▶ **Requests**:
a) Please answer these from the court opinion below, one per line:
(i) On what date was the case decided?
(ii) Who served as counsel for the appellee?
(iii) For what amount did the Trial Division find Besure Kanai and Victoria N. Kanai liable to Mutou Shizushi?
b) Extend the court opinion below, picking up after its final sentence.

Home
| Databases
| WorldLII
| Search
| Feedback
Supreme Court of Palau |
IN THE
SUPREME COURT OF THE REPUBLIC OF PALAU
APPELLATE DIVISION
BESURE KANAI and VICTORIA N. KANAI,
Appellants,
v.
JACKSON M. HENRY,
Appellee.
Cite as: 2022 Palau 28
Civil Appeal No. 21-027
Appeal from Civil Action No. 09-072
Decided: December 29, 2022
Counsel for Appellant ............................................. Siegfried B. Nakamura
Counsel for Appellee ...................................... Allison Nixon
BEFORE: ALEXANDRO C. CASTRO, Associate Justice
DANIEL R. FOLEY, Associate Justice KEVIN BENNARDO, Associate Justice
Appeal from the Trial Division, the Honorable Kathleen M. Salii, Presiding Justice, presiding.
Amended Opinion[∗]
BENNARDO, Associate Justice:
[ 1] In its Judgment, the Trial Division found Third-Party Defendants Besure Kanai and Victoria N. Kanai liable to Plaintiff Mutou Shizushi for $1,000,000 plus interest, costs, and fees previously awarded under a Judgment from October 21, 2013. This liability stemmed from a promissory note given to Shizushi and signed by Jackson M. Henry. The focus of the dispute was whether Henry had executed the promissory note as an agent of Kanai.

▶ **Stored data**:

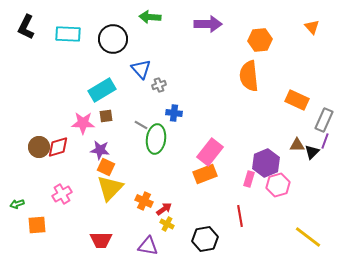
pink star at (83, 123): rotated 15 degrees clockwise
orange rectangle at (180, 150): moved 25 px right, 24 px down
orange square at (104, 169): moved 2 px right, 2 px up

▶ **The responses**:
a)
(i) December 29, 2022
(ii) Allison Nixon
(iii) $1,000,000 plus interest, costs, and fees previously awarded under a Judgment from October 21, 2013

b)
[ 2] The Trial Division also found Kanai liable for breach of contract to Henry for $50,643 (plus pre-judgment interest) for unpaid commissions owed under a Land Brokerage & Commission Agreement. The Trial Division further ordered Kanai to pay $10,000 in punitive damages to Henry plus attorney fees and expenses.
[ 3] On appeal, Appellants raise eight separate grounds for appeal from that judgment. Most claim defects in the Trial Division’s judgment regarding the $1 million promissory note. We have carefully considered each in turn, reviewing legal determinations de novo and factual determinations for clear error. E.g., Koror State Pub. Lands Auth. v. Rengiil, 2022 Palau 11 8. We AFFIRM the Trial Division’s Judgment and Decision with regard to seven of the eight appealed questions, and we REVERSE the Trial Division’s Judgment and Decision with regard to the appealed question relating to the Land Brokerage & Commission Agreement.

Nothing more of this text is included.